After this Foxy got an overnight weekend slot on his hometown station Viking FM and Tom joined soon after as the station's specialist dance show producer. Both were still full-time students at the time.

Soon after graduating in May 2001, Foxy started on Viking FM's late show - including the Top Ten at Ten and Late Night Love features. Tom moved to present the weekend overnight slot and worked on specialist dance programmes.

Programme director Stuart Baldwin first paired the two together and soon formalised the duo as Foxy and Tom in November 2001.

During this stint on the late show, they were awarded the NTL Commercial Radio Award for Best Newcomers in 2002. The judges were impressed by their 'deftness of touch' and 'irreverent humour'.

When Stephanie Hirst left Viking's breakfast show in September 2002 for Galaxy Yorkshire, Foxy and Tom were soon announced as her replacement.
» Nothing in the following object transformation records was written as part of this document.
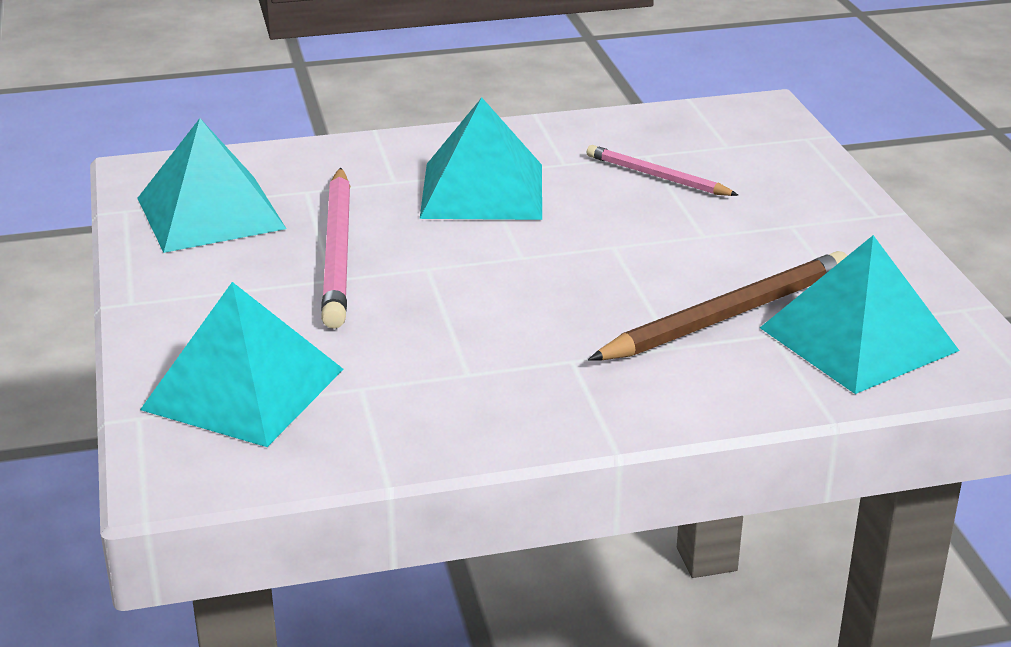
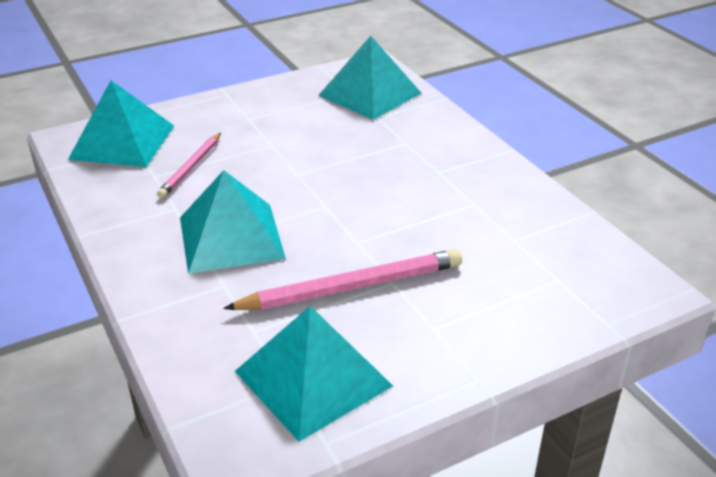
camera: 105 degrees left, 5 degrees up
(243, 389) = (548, 285): turquoise pyramid -> turquoise pyramid (122, 142)
(727, 315) = (365, 129): brown pencil -> none

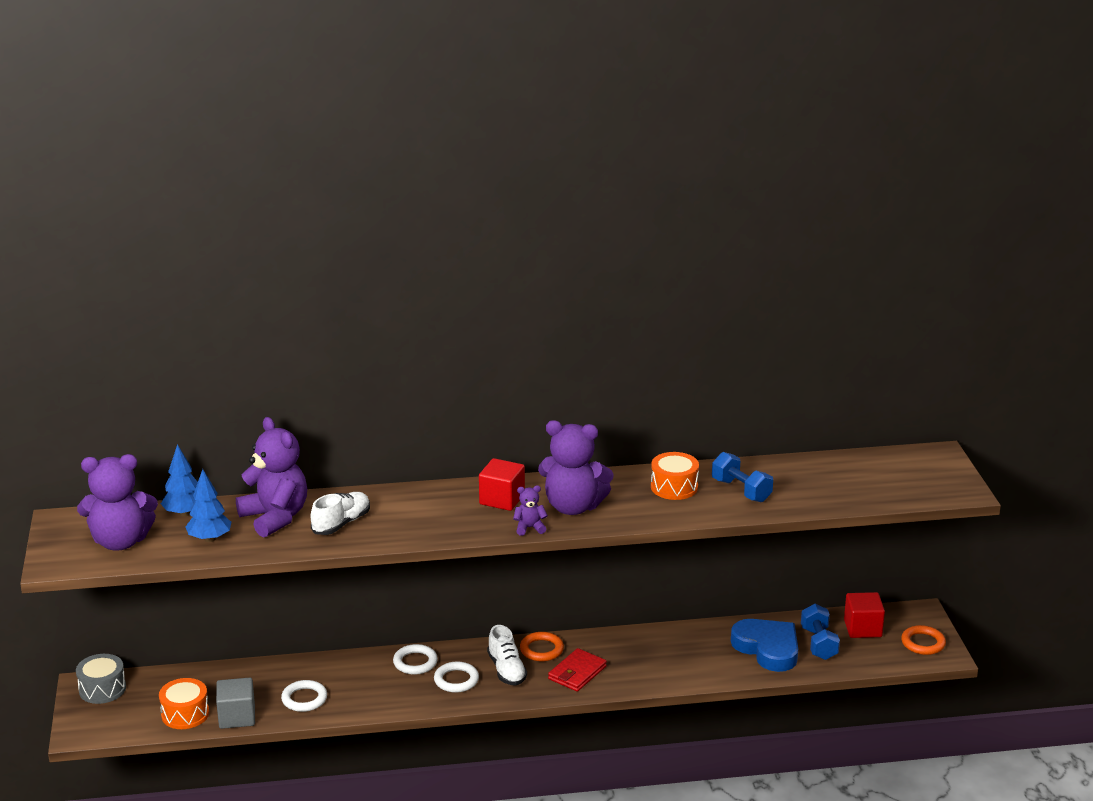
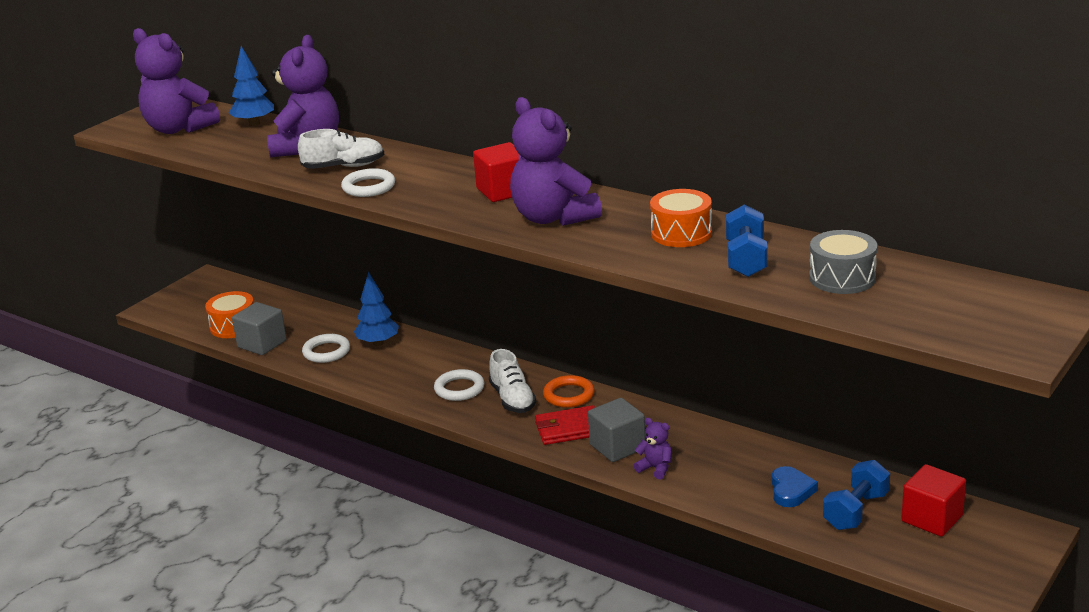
camera: 45 degrees right, 0 degrees up
(102, 689) = (213, 285): grey drum -> grey drum (842, 278)
(210, 539) = (235, 146): blue tree -> blue tree (378, 343)
(415, 662) = (450, 360): white ring -> white ring (368, 187)
(506, 670) = (512, 399): white shoe -> white shoe turned 45 degrees counterclockwise
(529, 528) = (482, 221): purple teddy bear -> purple teddy bear (655, 468)
(626, 670) = (617, 447): none -> grey cube
(767, 648) = (791, 490): blue heart -> blue heart, size x0.54
(923, 643) = (986, 566): orange ring -> none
In 2004, they were nominated in the Sony Radio Academy Awards 'Best Breakfast Show' category. Terry Wogan and Christian O'Connell were among the other nominees in the category won by another former Viking FM duo, JK and Joel.
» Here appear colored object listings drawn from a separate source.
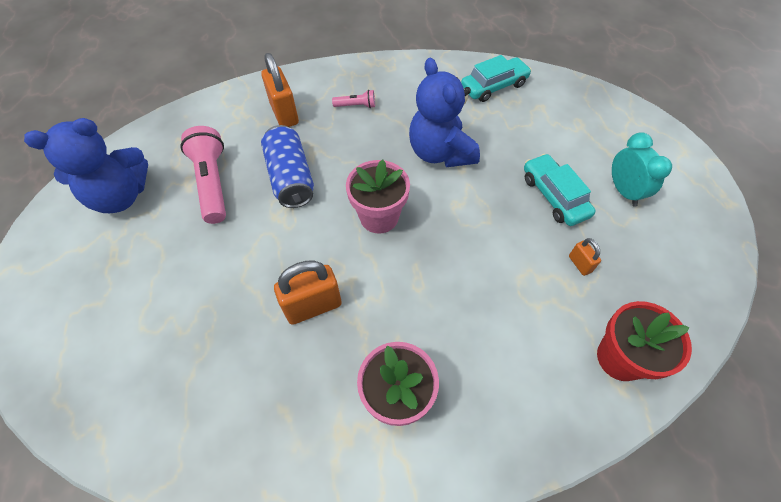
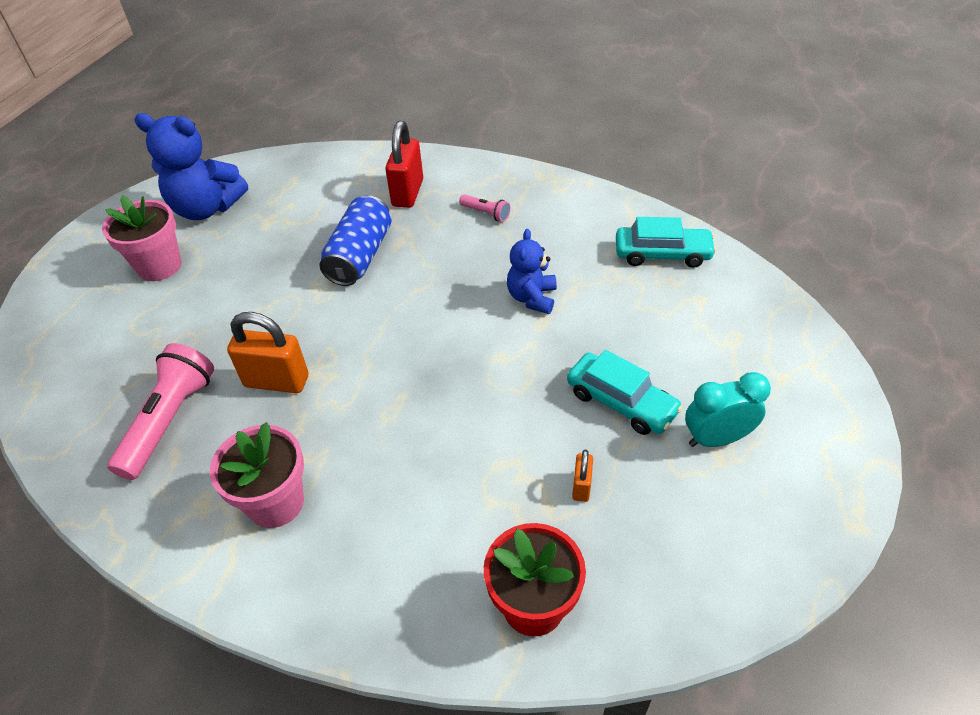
camera: 35 degrees right, 10 degrees down
(212, 183) = (288, 230): pink flashlight -> pink flashlight (170, 420)
(284, 114) = (407, 193): orange padlock -> red padlock
(379, 217) = (409, 331): pink flower pot -> pink flower pot (159, 266)
(440, 152) = (532, 298): blue teddy bear -> blue teddy bear, size x0.59
(554, 196) = (621, 402): turquoise car -> turquoise car turned 120 degrees clockwise
(623, 191) = (716, 438): turquoise clock -> turquoise clock turned 120 degrees counterclockwise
The same year they were listed 10th in Campaign Magazine's Top 10 radio programmes in the UK.

In 2005, they beat off competition from Kiss FM's Bam Bam@Breakfast and Kev Seed at Radio City to be named EMAP's best breakfast show.

In July 2006, they moved from EMAP to GCap when they started the breakfast show on 2-Ten FM, based in Reading and serving Berkshire and North Hampshire.

On 30 November 2007, Tom left the company and the show was re-branded as "2ten at Breakfast" with a note on the website to say that Tom had 'moved on to pastures new'.

John Fox has since moved on from 2ten to present the BRMB, later re-branded FREE Radio, breakfast show.